Собранные данные:

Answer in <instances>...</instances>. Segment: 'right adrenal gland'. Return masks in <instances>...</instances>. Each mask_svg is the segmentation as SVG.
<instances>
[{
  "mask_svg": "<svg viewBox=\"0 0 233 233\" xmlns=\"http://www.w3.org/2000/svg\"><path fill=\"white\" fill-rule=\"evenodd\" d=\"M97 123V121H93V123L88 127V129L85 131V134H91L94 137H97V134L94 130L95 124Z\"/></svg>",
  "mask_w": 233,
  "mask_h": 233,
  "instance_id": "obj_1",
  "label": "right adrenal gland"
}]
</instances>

== ПОСТАВЛЕННАЯ ЗАДАЧА ==
Продублируйте все строки выше полностью, ничего в них не меняя.

== РЕЗУЛЬТАТ ВЫПОЛНЕНИЯ ==
Answer in <instances>...</instances>. Segment: 'right adrenal gland'. Return masks in <instances>...</instances>. Each mask_svg is the segmentation as SVG.
<instances>
[{
  "mask_svg": "<svg viewBox=\"0 0 233 233\" xmlns=\"http://www.w3.org/2000/svg\"><path fill=\"white\" fill-rule=\"evenodd\" d=\"M97 123V121H93V123L88 127V129L85 131V134H91L94 137H97V134L94 130L95 124Z\"/></svg>",
  "mask_w": 233,
  "mask_h": 233,
  "instance_id": "obj_1",
  "label": "right adrenal gland"
}]
</instances>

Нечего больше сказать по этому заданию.